Like my noble friend Lord Evans of Weardale, whose remarkable maiden speech I listened to with great pleasure, I have concerns about Part 5 of the Bill, which relates to the Prevent programme and the moving on to a statutory basis of the Home Secretary’s guidance, with some extremely wide-ranging and totally unspecified powers to issue guidance in this respect to schools, universities and local government. It seems from what Ministers said in the other place that this is certainly intended to apply to universities. I wonder how the Government consulted the universities ahead of reaching that conclusion.

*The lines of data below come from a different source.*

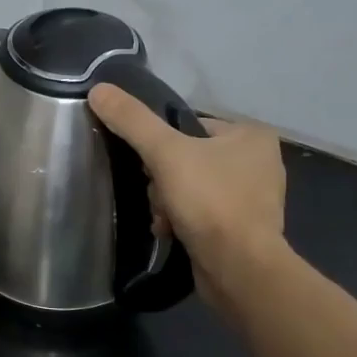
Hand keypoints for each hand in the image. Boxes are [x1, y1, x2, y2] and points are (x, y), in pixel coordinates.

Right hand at [87, 84, 287, 302]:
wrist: (239, 267)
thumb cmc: (210, 201)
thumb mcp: (164, 153)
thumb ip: (132, 120)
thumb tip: (98, 89)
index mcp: (251, 135)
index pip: (188, 126)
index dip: (161, 145)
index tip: (150, 165)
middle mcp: (258, 161)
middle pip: (185, 158)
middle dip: (162, 181)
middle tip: (159, 196)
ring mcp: (252, 197)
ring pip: (188, 187)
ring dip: (167, 202)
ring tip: (165, 219)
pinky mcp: (242, 228)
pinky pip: (200, 212)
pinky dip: (181, 221)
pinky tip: (172, 232)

It is not going to be enough to say that they are now consulting the universities about how to apply it, because the consultation that the Government are now carrying out does not give the universities the option to say that they would rather do it voluntarily; they are simply being asked to comment on how the guidance should be applied once this Bill becomes law. It would be good if we could hear a bit about whether there was any consultation and whether the Government share some of the concerns about academic freedom and freedom of speech at universities. Is this not an area where the willing co-operation between the Government and the universities is likely to be more fruitful and more effective than wielding the sledgehammer of a statutory obligation, backed up—so I understood from Mr James Brokenshire in another place—by the possibility of criminal prosecutions? Perhaps the Minister could address that point.

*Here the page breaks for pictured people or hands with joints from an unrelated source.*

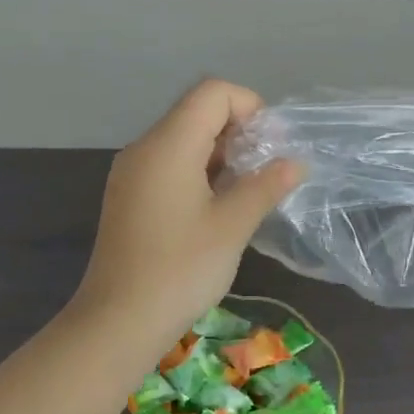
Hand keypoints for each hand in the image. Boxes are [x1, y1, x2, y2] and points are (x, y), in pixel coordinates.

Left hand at [74, 80, 301, 349]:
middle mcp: (144, 148)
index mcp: (168, 145)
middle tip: (264, 172)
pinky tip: (215, 208)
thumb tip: (295, 163)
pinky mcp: (128, 196)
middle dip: (238, 131)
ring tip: (245, 192)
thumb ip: (265, 187)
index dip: (249, 106)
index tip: (269, 148)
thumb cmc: (180, 270)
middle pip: (196, 111)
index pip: (211, 92)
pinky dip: (198, 171)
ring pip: (182, 139)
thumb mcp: (232, 226)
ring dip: (219, 154)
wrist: (118, 320)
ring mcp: (131, 173)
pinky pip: (168, 164)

My final detailed point—I think that I am the only person so far who has raised this—relates to Part 6 of the Bill, which deals with kidnap and ransom insurance. I wholeheartedly commend this proposed change to the law. It has always seemed quite perverse that the Government’s policy of refusing to pay ransoms for people taken hostage—a policy that I believe, on balance, is clearly preferable to entertaining such payments—should sit alongside treating as perfectly legal insurance activities aimed at assembling such ransom. So I support the provision, but what is not clear to me—perhaps the Minister can make it clearer—is just how far-reaching the proposed changes to the law in the Bill will be. Will those who assemble ransoms for Somali pirates be caught by it? Hitherto, the Government have seemed to take the view that they have no evidence of such ransoms assisting terrorism. That was a pretty heroic assumption, if I may say so. We have only to look at the activities of al-Shabaab in Somalia—nobody doubts that al-Shabaab is a terrorist organisation—to see that it is extremely dubious to say that it is not laying its hands on some of the ransoms being paid to Somali pirates.

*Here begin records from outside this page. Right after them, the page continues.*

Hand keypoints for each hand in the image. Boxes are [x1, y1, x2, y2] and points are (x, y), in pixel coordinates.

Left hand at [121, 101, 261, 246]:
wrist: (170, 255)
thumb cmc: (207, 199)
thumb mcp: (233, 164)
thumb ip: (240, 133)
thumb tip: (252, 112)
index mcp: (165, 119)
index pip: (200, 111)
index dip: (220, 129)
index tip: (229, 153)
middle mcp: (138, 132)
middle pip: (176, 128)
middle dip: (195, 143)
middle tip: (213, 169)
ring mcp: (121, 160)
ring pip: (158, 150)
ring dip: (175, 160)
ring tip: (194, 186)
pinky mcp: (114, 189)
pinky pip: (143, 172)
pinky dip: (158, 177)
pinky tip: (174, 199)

Can the Government therefore say whether those in the private sector to whom the amended law will apply can really be sure that moneys paid to Somali pirates never reach al-Shabaab? Will the Government now issue guidance on the obligation to file suspicious activity reports for any payments that could reward criminal activity? That is a matter on which your Lordships’ EU Select Committee has had a long and rather unprofitable correspondence with the Home Office over several years. I hope that the matter will now be put to rest. I am of course perfectly happy for the Minister to reply in writing on this point, because it is fairly complex, but it would be wrong if we missed this opportunity at least to require by law private sector operators who are assembling ransoms in circumstances that do not provide funds for terrorism—which clearly will be outlawed by the Bill when enacted—to file suspicious activity reports. Perhaps the noble Lord can address that matter when he winds up the debate.

Broadly speaking, I support the Government on the Bill and I very much hope that in the course of Committee and Report some of the increased safeguards that have been called for around the House will be inserted by the Government. As for the guidance on how Part 5 is to be applied to schools and universities, the very least that could be done is for the Government to undertake that the guidance will be finalised before the Bill completes its passage through Parliament, so that we and all those to whom it will apply know precisely what is to be applied.